WASHINGTON (Reuters) - The United States and Saudi Arabia are close to a final agreement on a bilateral agreement after the U.S. national security adviser made significant progress in talks with the Saudis over the weekend, the White House said on Monday.

White House national security spokesperson John Kirby said the two sides are "closer than we've ever been" on an agreement that is now "near final."

U.S. and Saudi negotiators are seeking to complete work on a bilateral accord that would likely call for formal U.S. guarantees to defend the kingdom as well as Saudi access to more advanced U.S. weaponry, in return for halting Chinese arms purchases and restricting Beijing's investment in the country.

White House national security adviser Jake Sullivan held talks with Saudi Crown Prince Mohammed bin Salman and other Saudi officials over the weekend where progress was made, Kirby said.

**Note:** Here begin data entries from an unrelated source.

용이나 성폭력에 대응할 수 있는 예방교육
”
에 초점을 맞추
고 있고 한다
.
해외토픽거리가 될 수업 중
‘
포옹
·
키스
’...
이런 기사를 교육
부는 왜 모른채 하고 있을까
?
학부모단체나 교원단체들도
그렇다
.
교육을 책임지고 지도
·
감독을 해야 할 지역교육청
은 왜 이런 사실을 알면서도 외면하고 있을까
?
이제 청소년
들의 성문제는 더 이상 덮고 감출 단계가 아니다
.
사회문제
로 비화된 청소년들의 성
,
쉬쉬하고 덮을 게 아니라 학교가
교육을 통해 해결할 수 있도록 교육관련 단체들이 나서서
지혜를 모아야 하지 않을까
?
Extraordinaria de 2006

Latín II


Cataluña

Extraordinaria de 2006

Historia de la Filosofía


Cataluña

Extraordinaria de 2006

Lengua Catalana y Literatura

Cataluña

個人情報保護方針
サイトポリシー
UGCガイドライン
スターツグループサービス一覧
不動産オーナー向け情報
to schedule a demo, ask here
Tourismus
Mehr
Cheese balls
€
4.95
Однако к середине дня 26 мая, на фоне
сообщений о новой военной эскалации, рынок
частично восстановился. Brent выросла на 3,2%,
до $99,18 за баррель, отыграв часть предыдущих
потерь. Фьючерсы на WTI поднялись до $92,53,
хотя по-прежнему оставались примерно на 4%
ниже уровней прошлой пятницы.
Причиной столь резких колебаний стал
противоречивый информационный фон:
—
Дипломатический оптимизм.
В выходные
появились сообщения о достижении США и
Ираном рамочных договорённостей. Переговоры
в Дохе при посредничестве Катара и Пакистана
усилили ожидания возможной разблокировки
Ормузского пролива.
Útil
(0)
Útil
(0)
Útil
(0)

The U.S.-Saudi security accord is also expected to involve sharing emerging technologies with Riyadh, including artificial intelligence.

Once the deal is completed, it would be part of a broad deal presented to Israeli Prime Minister Benjamin Netanyahu to decide whether to make concessions to secure a deal normalization relations with Saudi Arabia.

Kirby said the timing of a U.S.-Saudi deal was unclear. He said an ultimate objective for Biden is a Palestinian state, but with Israel at war with the Palestinian militant group Hamas in Gaza, no deal on a state is likely any time soon.

"Of course, the president remains committed to a two-state solution. He recognizes that you know, that's not something we're going to see any anytime in the future," he said.